Rusya kendisini gerçekten güçlü hissetmiş olsa idi Suriye’de cereyan etekte olan ve neticesi muğlak olan bir krizin parçası olmak yerine, bu krizin çözümü için daha fazla diplomatik çalışma içerisinde olurdu. Rusya açısından daha riskli olan ve Batı ile daha fazla gerilim yaşanan alanlar Ukrayna ve Baltık bölgesi. Suriye krizi -sığınmacılar meselesi haricinde- Batı’nın fazlaca canını yakan bir konu değil. Bu nedenle özellikle Avrupalı ülkeler ve ABD’nin Suriye için Rusya ile restleşmeyi tercih etmeyecekleri öngörülebilir. Suriye’deki krizin devamı ve Rusya’nın kayıplar vermeye başlaması Rusya açısından odak kayması olacaktır. Bu yüzden Rusya’nın Suriye’deki varlığının başarılı olup olmadığını değerlendirmek için çok erken.

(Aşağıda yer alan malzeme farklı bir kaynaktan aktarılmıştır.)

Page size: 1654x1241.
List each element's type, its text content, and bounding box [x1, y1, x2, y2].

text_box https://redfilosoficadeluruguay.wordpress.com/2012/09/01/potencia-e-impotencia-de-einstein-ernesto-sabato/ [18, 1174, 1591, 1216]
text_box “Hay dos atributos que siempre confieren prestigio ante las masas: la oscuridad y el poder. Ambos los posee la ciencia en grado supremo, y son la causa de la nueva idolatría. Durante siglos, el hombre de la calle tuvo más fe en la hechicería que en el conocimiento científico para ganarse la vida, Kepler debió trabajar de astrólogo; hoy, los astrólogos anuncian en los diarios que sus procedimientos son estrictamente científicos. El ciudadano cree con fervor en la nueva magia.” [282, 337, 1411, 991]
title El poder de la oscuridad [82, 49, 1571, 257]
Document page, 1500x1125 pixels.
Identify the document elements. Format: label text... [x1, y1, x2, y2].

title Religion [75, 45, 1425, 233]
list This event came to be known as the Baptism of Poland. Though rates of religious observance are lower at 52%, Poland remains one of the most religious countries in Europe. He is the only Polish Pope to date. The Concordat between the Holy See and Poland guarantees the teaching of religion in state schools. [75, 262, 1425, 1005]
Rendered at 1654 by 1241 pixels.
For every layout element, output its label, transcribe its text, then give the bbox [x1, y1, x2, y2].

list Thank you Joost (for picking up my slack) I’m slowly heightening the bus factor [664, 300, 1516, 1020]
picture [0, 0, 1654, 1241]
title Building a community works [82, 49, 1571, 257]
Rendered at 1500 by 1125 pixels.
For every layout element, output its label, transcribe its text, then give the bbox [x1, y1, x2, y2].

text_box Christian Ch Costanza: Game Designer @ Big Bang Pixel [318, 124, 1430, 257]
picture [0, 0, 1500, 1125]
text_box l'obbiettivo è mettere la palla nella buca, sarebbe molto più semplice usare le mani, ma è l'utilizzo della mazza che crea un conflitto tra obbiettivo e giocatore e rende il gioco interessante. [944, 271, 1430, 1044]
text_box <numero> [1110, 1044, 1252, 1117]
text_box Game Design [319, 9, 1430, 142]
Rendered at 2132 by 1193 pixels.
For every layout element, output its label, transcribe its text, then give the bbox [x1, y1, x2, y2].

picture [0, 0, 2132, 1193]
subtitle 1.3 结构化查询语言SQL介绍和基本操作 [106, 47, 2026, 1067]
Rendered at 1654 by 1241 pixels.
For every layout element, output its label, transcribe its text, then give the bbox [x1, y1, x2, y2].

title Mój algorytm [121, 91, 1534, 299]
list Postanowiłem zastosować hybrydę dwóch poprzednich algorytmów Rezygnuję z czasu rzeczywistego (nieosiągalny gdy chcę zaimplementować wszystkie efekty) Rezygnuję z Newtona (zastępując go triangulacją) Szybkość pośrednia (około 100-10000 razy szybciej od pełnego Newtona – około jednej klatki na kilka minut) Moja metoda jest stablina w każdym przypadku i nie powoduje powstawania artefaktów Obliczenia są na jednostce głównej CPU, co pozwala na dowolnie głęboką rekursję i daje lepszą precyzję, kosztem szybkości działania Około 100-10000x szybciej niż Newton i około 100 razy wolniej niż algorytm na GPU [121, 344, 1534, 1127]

Türkiye açısından ise Batılı müttefiklerinin dolduruşuna gelerek Rusya’ya gereksiz sertlikte tepki vermemek önemli. Daha birkaç ay önce Türkiye’den Patriot hava savunma sistemlerini çeken NATO’nun ciddi krizlerde Türkiye’nin ne ölçüde yanında olacağı muğlaktır. NATO’nun ittifak üyesi ülkeleri ne ölçüde koruyacağı Rusya’nın da cevabını aradığı bir sorudur. Türkiye’nin güvenliğinin, böylesi kritik bir sorunun cevabının test alanı dönmemesi Türkiye’nin menfaatinedir.